Once children and young people move beyond this stage, the spotlight on them fades. This study sought to extend the timeframe to explore short, medium and long-term experiences of support and recovery. The study directly involved children and young people who had made their homes in the UK, eliciting narratives of recovery with a focus on their choices as well as needs, alongside data recorded by, or gathered from, professionals.
The aim was to improve understanding of what constitutes sustainable support over a longer timeframe, thus offering valuable insights for all those working with this group of children and young people, in the UK and internationally. The number of potential human trafficking victims in the UK is usually recorded by referrals to the National Referral Mechanism (NRM).
- Young people in Scotland who have experienced trafficking and professionals used various definitions of recovery. They described it as a long, even life-long, process; where one is able and feels confident to make and voice choices; has regained a sense of control; has the ability to think about the future and make plans, as well as acknowledging exploitative experiences. Young people’s accounts highlighted safety, identity, community and autonomy as inter-linked factors that promote recovery.
- ‘System trauma’, in particular navigating the asylum system, is one of the biggest barriers for young people’s ability to recover following experiences of trafficking. The impact of the asylum process, including being interviewed and waiting for a decision, interferes with nearly all other areas of their lives. Young people and professionals described how feeling safe goes beyond physical safety to include stability provided by familiar routines and regular contact with people they trust, as well as a sense of predictability about the future, free from the insecurity caused by precarious immigration status.
- Trusting relationships which promote agency and choice are vital. It takes time for young people to build trust in relationships, particularly following experiences of exploitation. Over the long term, these relationships helped children and young people to develop their confidence and knowledge, leading to increased autonomy.
- Although effective multi-agency working has long been recognised as facilitating better support for young people, this remains an area of concern for professionals. They emphasised the continued need for clear coordination between agencies, specialist training on working with young people who have experienced trafficking and consistency of services across the country.
- Young people indicated a high degree of satisfaction with the support provided by and through the Scottish Guardianship Service, highlighting activities that provided a structure and that brought them into contact with other people as particularly important.
- The UK and Scottish Governments must ensure that a child protection framework of support and processes take priority over NRM referrals. OSCE (2022) indicate that any NRM should build on existing national child protection systems, where a child’s best interest is at the centre of decision making in line with state obligations under the UNCRC.
- The Home Office must ensure that decision making processes are timely. Immigration status is crucial in allowing young people to make plans and organise their lives. Ensuring decision making is timely is imperative to recovery.
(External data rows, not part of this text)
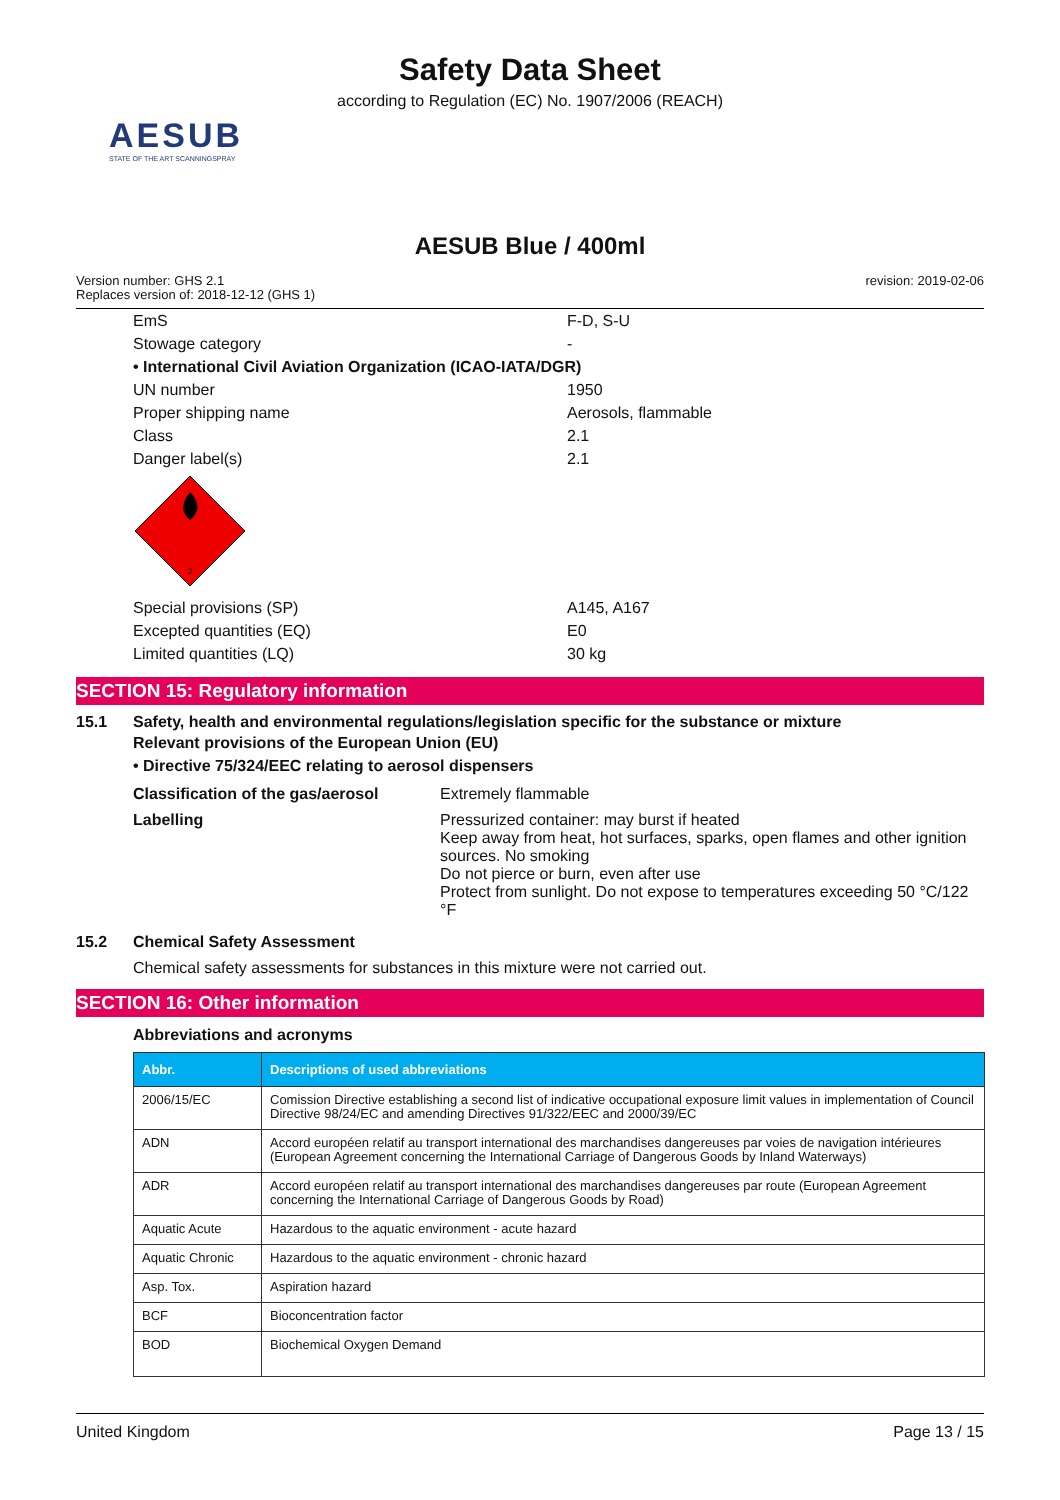Safety Data Sheet
according to Regulation (EC) No. 1907/2006 (REACH)
AESUB
STATE OF THE ART SCANNINGSPRAY
AESUB Blue / 400ml
Version number: GHS 2.1
Replaces version of: 2018-12-12 (GHS 1)
revision: 2019-02-06
EmS F-D, S-U
Stowage category -
• International Civil Aviation Organization (ICAO-IATA/DGR)
UN number 1950
Proper shipping name Aerosols, flammable
Class 2.1
Danger label(s) 2.1
2
Special provisions (SP) A145, A167
Excepted quantities (EQ) E0
Limited quantities (LQ) 30 kg
SECTION 15: Regulatory information
15.1 Safety, health and environmental regulations/legislation specific for the substance or mixture
Relevant provisions of the European Union (EU)
• Directive 75/324/EEC relating to aerosol dispensers
Classification of the gas/aerosol
Extremely flammable
Labelling Pressurized container: may burst if heated
Keep away from heat, hot surfaces, sparks, open flames and other ignition sources. No smoking
Do not pierce or burn, even after use
Protect from sunlight. Do not expose to temperatures exceeding 50 °C/122 °F
15.2 Chemical Safety Assessment
Chemical safety assessments for substances in this mixture were not carried out.
SECTION 16: Other information
Abbreviations and acronyms
| Abbr. | Descriptions of used abbreviations |
| --- | --- |
| 2006/15/EC | Comission Directive establishing a second list of indicative occupational exposure limit values in implementation of Council Directive 98/24/EC and amending Directives 91/322/EEC and 2000/39/EC |
| ADN | Accord européen relatif au transport international des marchandises dangereuses par voies de navigation intérieures (European Agreement concerning the International Carriage of Dangerous Goods by Inland Waterways) |
| ADR | Accord européen relatif au transport international des marchandises dangereuses par route (European Agreement concerning the International Carriage of Dangerous Goods by Road) |
| Aquatic Acute | Hazardous to the aquatic environment - acute hazard |
| Aquatic Chronic | Hazardous to the aquatic environment - chronic hazard |
| Asp. Tox. | Aspiration hazard |
| BCF | Bioconcentration factor |
| BOD | Biochemical Oxygen Demand |
United Kingdom Page 13 / 15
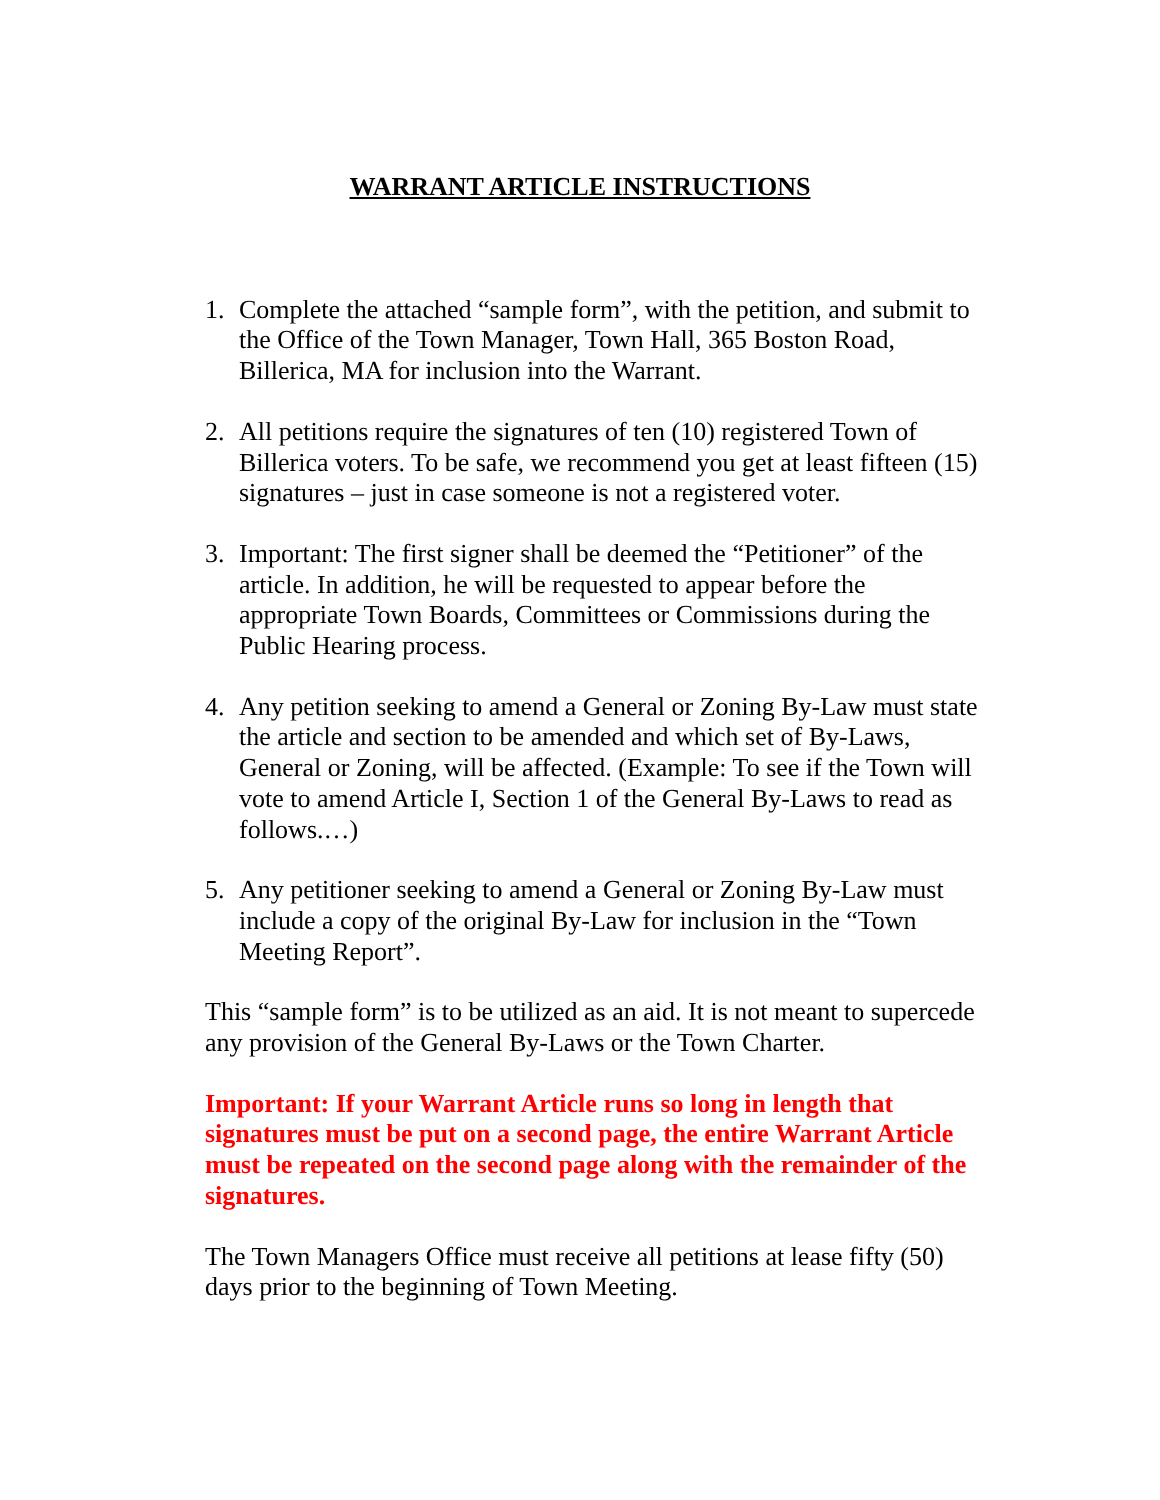WARRANT ARTICLE INSTRUCTIONS
1. Complete the attached “sample form”, with the petition, and submit to the Office of the Town Manager, Town Hall, 365 Boston Road, Billerica, MA for inclusion into the Warrant.
2. All petitions require the signatures of ten (10) registered Town of Billerica voters. To be safe, we recommend you get at least fifteen (15) signatures – just in case someone is not a registered voter.
3. Important: The first signer shall be deemed the “Petitioner” of the article. In addition, he will be requested to appear before the appropriate Town Boards, Committees or Commissions during the Public Hearing process.
4. Any petition seeking to amend a General or Zoning By-Law must state the article and section to be amended and which set of By-Laws, General or Zoning, will be affected. (Example: To see if the Town will vote to amend Article I, Section 1 of the General By-Laws to read as follows.…)
5. Any petitioner seeking to amend a General or Zoning By-Law must include a copy of the original By-Law for inclusion in the “Town Meeting Report”.
This “sample form” is to be utilized as an aid. It is not meant to supercede any provision of the General By-Laws or the Town Charter.
Important: If your Warrant Article runs so long in length that signatures must be put on a second page, the entire Warrant Article must be repeated on the second page along with the remainder of the signatures.
The Town Managers Office must receive all petitions at lease fifty (50) days prior to the beginning of Town Meeting.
- The Scottish Government and other funding bodies need to ensure that services are properly resourced to provide adequate and appropriate levels of support. Limited provisions work against building trusting relationships and can often impact on the effectiveness of engagement and subsequently longer-term outcomes for young people. Continuity and consistency are vital in establishing trusting relationships as a pre-condition for recovery. The Scottish model of guardianship support for all separated children, regardless of NRM decisions, combined with provision of support post-18 for care experienced young people, provides this. Identification and support in Scotland is not conditional on a positive NRM decision and reflects the importance of the child protection and support framework and process as indicated in the first recommendation.
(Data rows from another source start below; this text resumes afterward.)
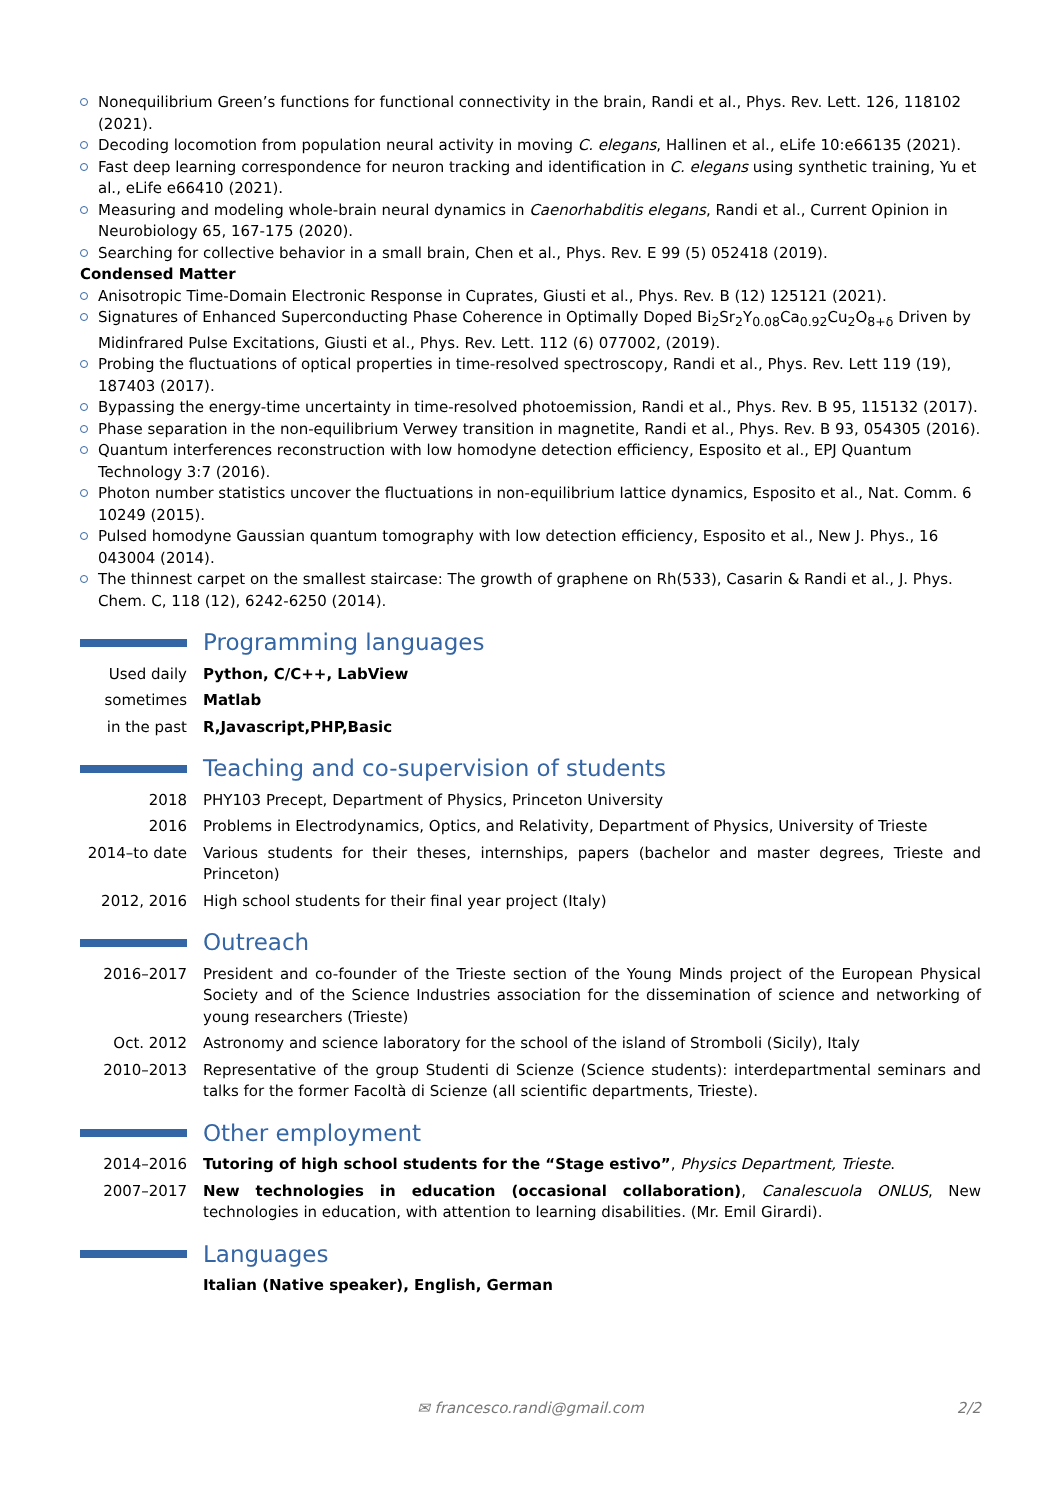Nonequilibrium Green’s functions for functional connectivity in the brain, Randi et al., Phys. Rev. Lett. 126, 118102 (2021).
Decoding locomotion from population neural activity in moving C. elegans, Hallinen et al., eLife 10:e66135 (2021).
Fast deep learning correspondence for neuron tracking and identification in C. elegans using synthetic training, Yu et al., eLife e66410 (2021).
Measuring and modeling whole-brain neural dynamics in Caenorhabditis elegans, Randi et al., Current Opinion in Neurobiology 65, 167-175 (2020).
Searching for collective behavior in a small brain, Chen et al., Phys. Rev. E 99 (5) 052418 (2019).
Condensed Matter
Anisotropic Time-Domain Electronic Response in Cuprates, Giusti et al., Phys. Rev. B (12) 125121 (2021).
Signatures of Enhanced Superconducting Phase Coherence in Optimally Doped Bi<sub>2</sub>Sr<sub>2</sub>Y<sub>0.08</sub>Ca<sub>0.92</sub>Cu<sub>2</sub>O<sub>8+δ</sub> Driven by Midinfrared Pulse Excitations, Giusti et al., Phys. Rev. Lett. 112 (6) 077002, (2019).
Probing the fluctuations of optical properties in time-resolved spectroscopy, Randi et al., Phys. Rev. Lett 119 (19), 187403 (2017).
Bypassing the energy-time uncertainty in time-resolved photoemission, Randi et al., Phys. Rev. B 95, 115132 (2017).
Phase separation in the non-equilibrium Verwey transition in magnetite, Randi et al., Phys. Rev. B 93, 054305 (2016).
Quantum interferences reconstruction with low homodyne detection efficiency, Esposito et al., EPJ Quantum Technology 3:7 (2016).
Photon number statistics uncover the fluctuations in non-equilibrium lattice dynamics, Esposito et al., Nat. Comm. 6 10249 (2015).
Pulsed homodyne Gaussian quantum tomography with low detection efficiency, Esposito et al., New J. Phys., 16 043004 (2014).
The thinnest carpet on the smallest staircase: The growth of graphene on Rh(533), Casarin & Randi et al., J. Phys. Chem. C, 118 (12), 6242-6250 (2014).
Programming languages
Used daily Python, C/C++, LabView
sometimes Matlab
in the past R,Javascript,PHP,Basic
Teaching and co-supervision of students
2018 PHY103 Precept, Department of Physics, Princeton University
2016 Problems in Electrodynamics, Optics, and Relativity, Department of Physics, University of Trieste
2014–to date
Various students for their theses, internships, papers (bachelor and master degrees, Trieste and Princeton)
2012, 2016 High school students for their final year project (Italy)
Outreach
2016–2017 President and co-founder of the Trieste section of the Young Minds project of the European Physical Society and of the Science Industries association for the dissemination of science and networking of young researchers (Trieste)
Oct. 2012 Astronomy and science laboratory for the school of the island of Stromboli (Sicily), Italy
2010–2013 Representative of the group Studenti di Scienze (Science students): interdepartmental seminars and talks for the former Facoltà di Scienze (all scientific departments, Trieste).
Other employment
2014–2016 Tutoring of high school students for the “Stage estivo”, Physics Department, Trieste.
2007–2017 New technologies in education (occasional collaboration), Canalescuola ONLUS, New technologies in education, with attention to learning disabilities. (Mr. Emil Girardi).
Languages
Italian (Native speaker), English, German
✉ francesco.randi@gmail.com 2/2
- Clear collaborative objectives that over-ride the organisational priorities of any one agency need to be reinforced. Strengths-based practice approaches should be adopted, alongside multi-agency co-ordinated working and integrated responses within the child protection system.
- Young people require support – including education, financial, accommodation and mental health support – that goes beyond specific services related to trafficking in order to meet their longer-term needs and support longer-term recovery. These are presently available in Scotland under child-care and throughcare and aftercare provisions and professionals need to ensure equal access to services across the country, supported by additional training where necessary. Service outcomes should reflect the priorities of children and young people and their understandings of ‘recovery’.
- All statutory and non-statutory bodies working with separated and trafficked children need to ensure that the focus remains on children’s needs rather than particular national groups. Professionals have ongoing concerns about the patterns of over-representation of specific nationalities in processes of identification. Ongoing training regarding patterns of arrivals, the importance of assessment within a child protection framework utilising possible trafficking indicators, and the need for a multi-agency response (including cross border) are all important factors regarding the focus on needs.